INSTRUCTION: Edit the rows from the line with "removed from new." to the line with "Hefei Office in China" so that "Private ad" becomes "Trade ad", and give those lines back with nothing else changed. Omit the pictures.

DATA FOR ANALYSIS:
==================================================

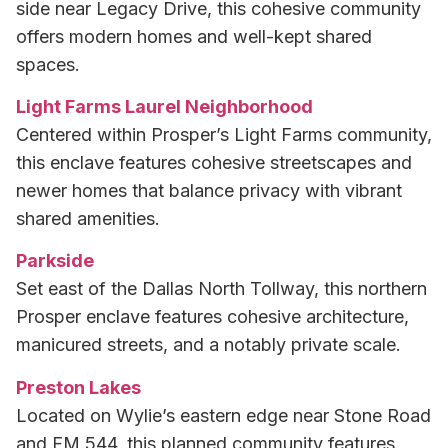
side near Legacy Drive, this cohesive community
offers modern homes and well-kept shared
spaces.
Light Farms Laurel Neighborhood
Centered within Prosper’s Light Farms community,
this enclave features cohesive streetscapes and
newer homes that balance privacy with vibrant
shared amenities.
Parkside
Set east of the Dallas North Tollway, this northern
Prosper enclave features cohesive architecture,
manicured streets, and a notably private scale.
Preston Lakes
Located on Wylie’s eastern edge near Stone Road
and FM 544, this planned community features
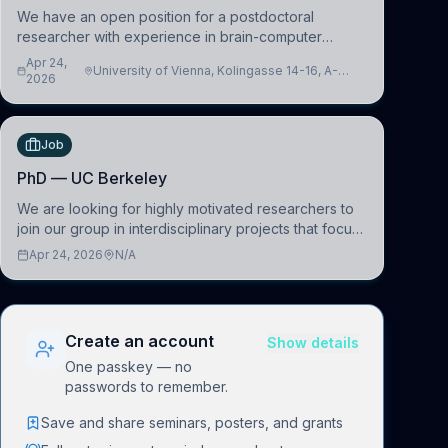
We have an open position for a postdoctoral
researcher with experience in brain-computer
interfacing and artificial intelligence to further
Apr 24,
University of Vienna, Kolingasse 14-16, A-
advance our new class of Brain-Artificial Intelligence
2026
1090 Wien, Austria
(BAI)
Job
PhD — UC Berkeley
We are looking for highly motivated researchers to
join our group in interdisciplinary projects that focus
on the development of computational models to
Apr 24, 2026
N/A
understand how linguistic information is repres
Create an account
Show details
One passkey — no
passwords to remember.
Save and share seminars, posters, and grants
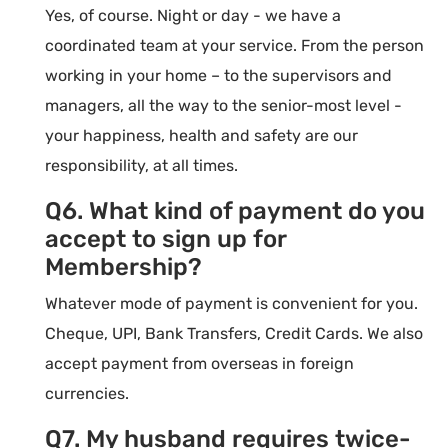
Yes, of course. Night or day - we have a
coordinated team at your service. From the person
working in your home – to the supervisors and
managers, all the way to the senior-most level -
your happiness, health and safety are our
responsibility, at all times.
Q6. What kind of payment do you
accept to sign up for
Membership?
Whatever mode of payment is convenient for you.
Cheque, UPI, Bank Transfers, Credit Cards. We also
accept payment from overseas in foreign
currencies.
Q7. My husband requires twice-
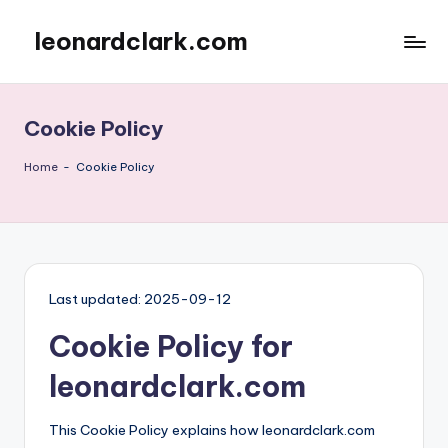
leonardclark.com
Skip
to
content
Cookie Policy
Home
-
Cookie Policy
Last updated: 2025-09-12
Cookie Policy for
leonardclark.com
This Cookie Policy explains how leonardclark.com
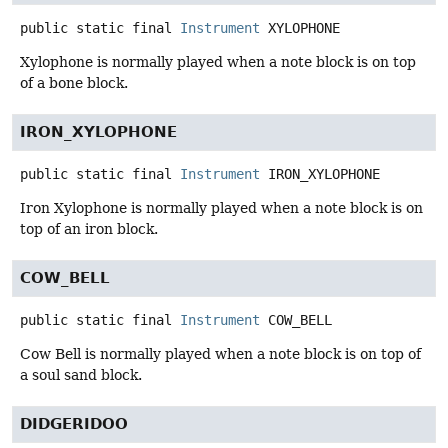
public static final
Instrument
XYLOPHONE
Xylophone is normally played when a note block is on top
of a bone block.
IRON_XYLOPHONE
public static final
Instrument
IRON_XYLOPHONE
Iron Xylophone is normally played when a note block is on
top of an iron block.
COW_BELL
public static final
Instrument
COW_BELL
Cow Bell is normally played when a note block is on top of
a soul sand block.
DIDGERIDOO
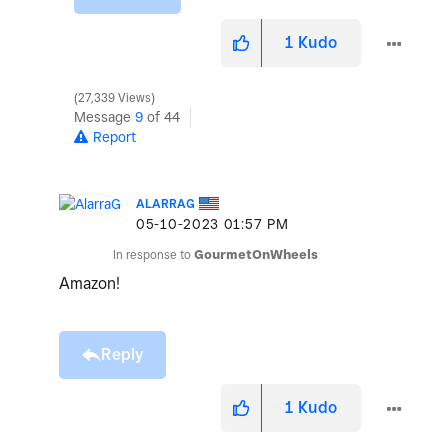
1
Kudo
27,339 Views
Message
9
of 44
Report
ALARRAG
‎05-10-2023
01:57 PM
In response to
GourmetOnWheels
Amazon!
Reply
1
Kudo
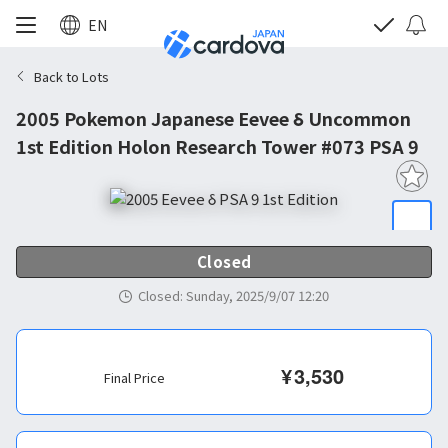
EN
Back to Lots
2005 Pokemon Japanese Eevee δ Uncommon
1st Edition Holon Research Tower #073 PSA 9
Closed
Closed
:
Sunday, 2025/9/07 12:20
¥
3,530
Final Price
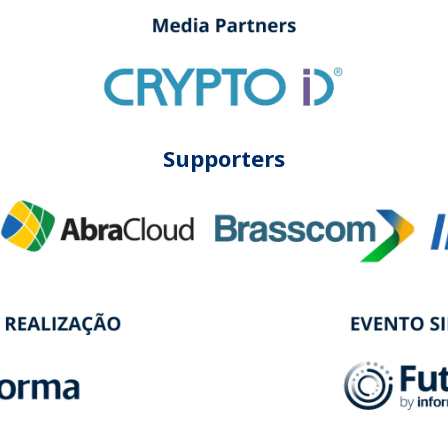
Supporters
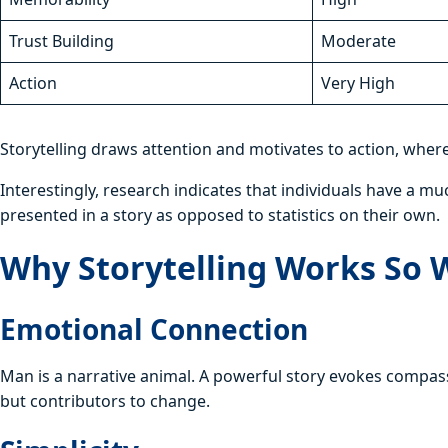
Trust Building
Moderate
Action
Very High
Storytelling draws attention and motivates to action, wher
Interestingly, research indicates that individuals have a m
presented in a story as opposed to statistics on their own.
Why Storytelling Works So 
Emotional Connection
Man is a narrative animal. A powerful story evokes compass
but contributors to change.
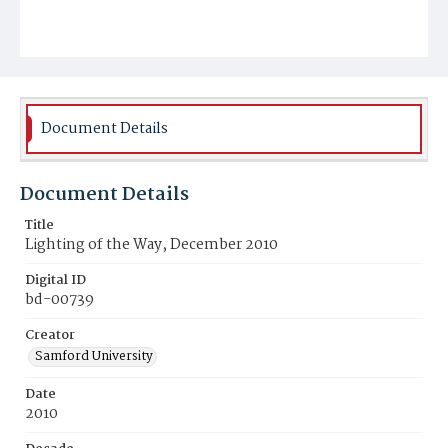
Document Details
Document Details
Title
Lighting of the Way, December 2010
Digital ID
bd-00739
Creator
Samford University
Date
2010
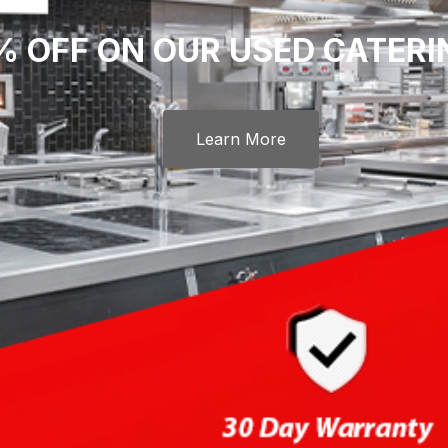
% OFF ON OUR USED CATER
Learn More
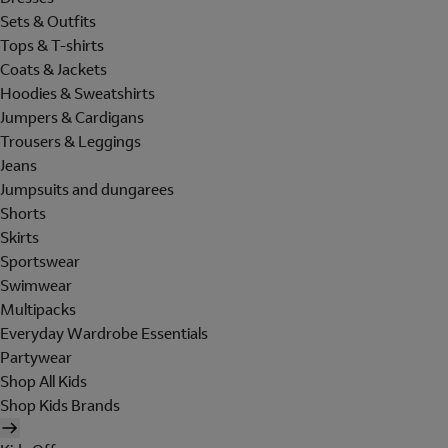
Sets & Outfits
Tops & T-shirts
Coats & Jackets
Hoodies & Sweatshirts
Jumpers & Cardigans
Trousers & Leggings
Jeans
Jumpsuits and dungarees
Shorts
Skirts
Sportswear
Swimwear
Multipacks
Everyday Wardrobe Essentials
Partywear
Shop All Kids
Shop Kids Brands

==================================================

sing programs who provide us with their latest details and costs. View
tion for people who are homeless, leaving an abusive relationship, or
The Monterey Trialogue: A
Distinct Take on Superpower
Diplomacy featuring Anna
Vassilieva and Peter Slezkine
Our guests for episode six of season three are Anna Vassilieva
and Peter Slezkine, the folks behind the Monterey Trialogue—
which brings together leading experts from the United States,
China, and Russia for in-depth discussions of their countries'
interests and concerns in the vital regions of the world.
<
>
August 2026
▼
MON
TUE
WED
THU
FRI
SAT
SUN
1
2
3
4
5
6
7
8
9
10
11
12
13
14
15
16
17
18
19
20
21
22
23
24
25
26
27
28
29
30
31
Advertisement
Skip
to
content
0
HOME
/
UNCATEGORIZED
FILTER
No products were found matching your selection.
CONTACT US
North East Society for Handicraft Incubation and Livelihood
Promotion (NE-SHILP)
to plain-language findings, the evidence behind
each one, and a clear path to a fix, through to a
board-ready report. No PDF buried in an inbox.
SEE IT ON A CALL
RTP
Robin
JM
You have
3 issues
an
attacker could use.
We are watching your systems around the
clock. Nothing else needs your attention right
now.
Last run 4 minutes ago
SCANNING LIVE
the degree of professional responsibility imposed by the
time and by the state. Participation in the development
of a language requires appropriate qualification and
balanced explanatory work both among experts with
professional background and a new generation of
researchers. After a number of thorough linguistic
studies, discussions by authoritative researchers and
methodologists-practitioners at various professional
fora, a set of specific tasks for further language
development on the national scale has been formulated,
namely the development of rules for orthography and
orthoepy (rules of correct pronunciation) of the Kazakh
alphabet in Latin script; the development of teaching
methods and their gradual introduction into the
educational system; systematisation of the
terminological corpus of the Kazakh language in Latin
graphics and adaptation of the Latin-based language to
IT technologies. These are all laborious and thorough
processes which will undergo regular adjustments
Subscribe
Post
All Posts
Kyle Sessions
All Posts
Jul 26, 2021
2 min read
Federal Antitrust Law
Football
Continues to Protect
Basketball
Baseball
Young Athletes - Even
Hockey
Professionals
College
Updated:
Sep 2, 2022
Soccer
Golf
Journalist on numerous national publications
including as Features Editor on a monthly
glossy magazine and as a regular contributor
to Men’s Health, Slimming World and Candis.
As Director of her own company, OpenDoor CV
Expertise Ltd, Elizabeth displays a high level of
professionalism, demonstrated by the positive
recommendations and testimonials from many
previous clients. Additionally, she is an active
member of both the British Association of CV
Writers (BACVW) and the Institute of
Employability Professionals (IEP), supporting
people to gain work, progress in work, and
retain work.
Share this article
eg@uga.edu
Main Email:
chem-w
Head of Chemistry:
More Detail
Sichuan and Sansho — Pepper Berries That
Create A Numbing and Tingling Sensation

==================================================

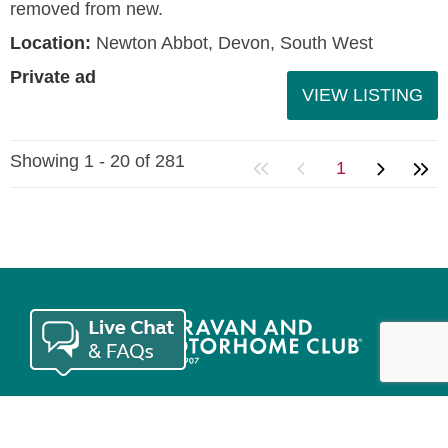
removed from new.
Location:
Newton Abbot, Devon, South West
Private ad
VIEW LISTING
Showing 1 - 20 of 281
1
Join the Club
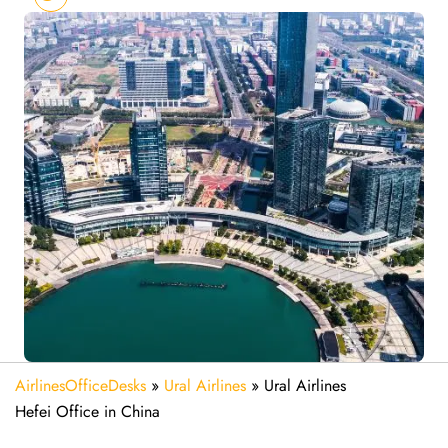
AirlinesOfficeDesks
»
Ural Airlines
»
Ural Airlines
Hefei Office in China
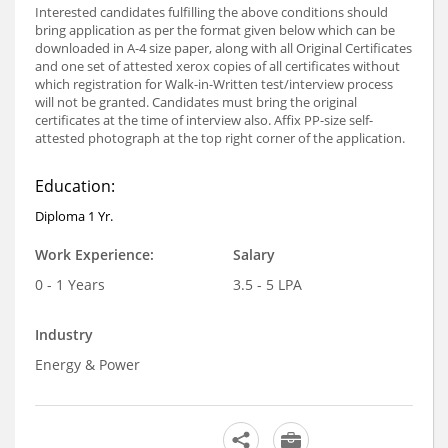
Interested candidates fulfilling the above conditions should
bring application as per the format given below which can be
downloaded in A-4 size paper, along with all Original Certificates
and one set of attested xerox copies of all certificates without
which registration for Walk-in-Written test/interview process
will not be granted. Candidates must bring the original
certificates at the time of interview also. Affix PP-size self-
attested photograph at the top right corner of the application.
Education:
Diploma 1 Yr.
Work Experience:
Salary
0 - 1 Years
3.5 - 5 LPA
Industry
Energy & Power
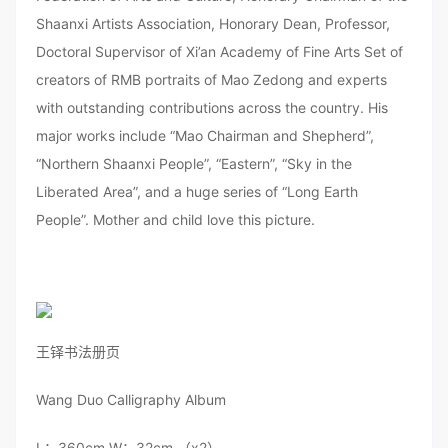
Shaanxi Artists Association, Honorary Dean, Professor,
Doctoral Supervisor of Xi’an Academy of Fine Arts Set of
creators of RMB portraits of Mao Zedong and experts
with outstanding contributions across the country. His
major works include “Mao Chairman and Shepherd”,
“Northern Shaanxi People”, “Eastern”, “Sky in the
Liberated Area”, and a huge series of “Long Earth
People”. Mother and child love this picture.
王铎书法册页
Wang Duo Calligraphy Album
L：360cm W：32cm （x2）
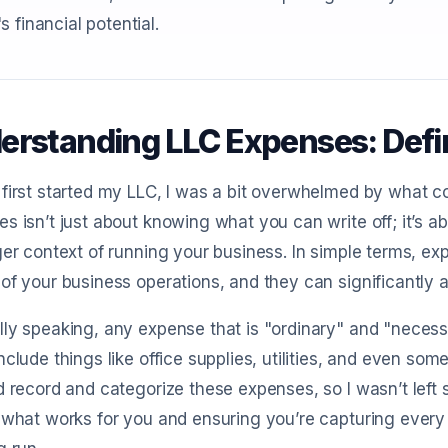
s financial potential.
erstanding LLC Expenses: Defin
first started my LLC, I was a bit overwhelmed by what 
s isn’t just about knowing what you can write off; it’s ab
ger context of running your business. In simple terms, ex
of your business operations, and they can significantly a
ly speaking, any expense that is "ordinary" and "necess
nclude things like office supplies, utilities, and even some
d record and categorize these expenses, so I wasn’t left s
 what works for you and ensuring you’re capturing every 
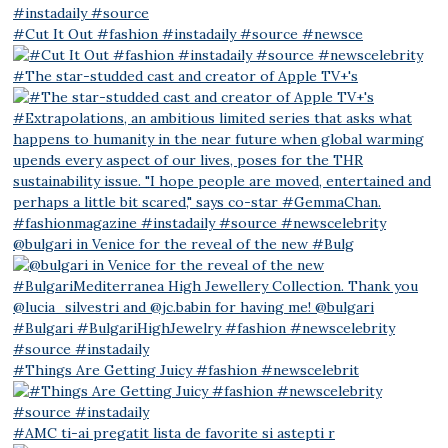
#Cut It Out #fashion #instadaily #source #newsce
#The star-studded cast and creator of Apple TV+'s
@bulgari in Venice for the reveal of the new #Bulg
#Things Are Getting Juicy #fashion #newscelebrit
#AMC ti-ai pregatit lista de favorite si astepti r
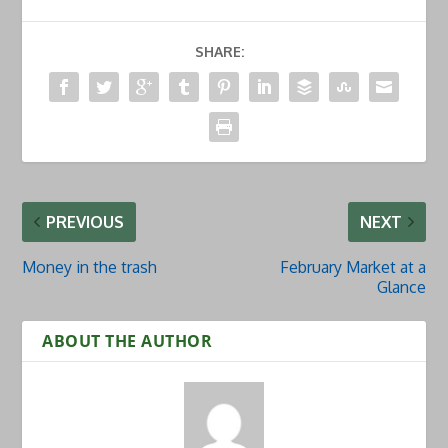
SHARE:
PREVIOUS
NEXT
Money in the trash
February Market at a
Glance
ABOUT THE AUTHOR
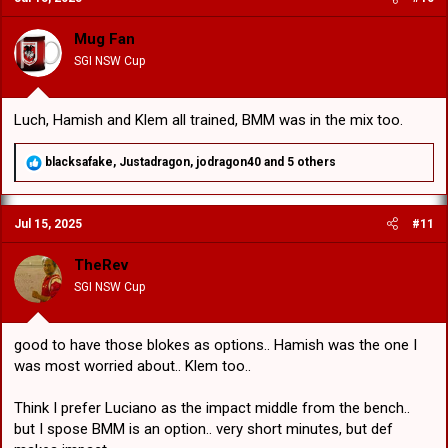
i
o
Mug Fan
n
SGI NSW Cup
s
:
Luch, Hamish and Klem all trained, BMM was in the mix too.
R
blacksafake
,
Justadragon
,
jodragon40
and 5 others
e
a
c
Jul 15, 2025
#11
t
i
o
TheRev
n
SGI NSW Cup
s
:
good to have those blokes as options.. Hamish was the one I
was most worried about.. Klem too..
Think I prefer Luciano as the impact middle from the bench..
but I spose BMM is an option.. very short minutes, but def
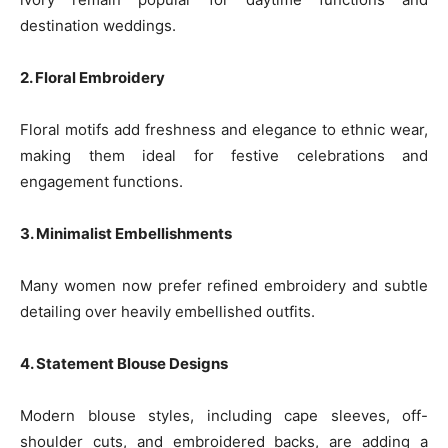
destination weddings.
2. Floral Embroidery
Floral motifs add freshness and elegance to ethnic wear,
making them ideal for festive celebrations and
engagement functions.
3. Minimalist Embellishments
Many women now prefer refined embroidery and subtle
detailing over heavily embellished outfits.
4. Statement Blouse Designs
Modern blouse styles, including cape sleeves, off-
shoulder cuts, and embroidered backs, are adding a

==================================================

ANSWER TO THIS PROBLEM:
removed from new.
Location:
Newton Abbot, Devon, South West
Trade ad
VIEW LISTING
Showing 1 - 20 of 281
1
Join the Club
AirlinesOfficeDesks
»
Ural Airlines
»
Ural Airlines
Hefei Office in China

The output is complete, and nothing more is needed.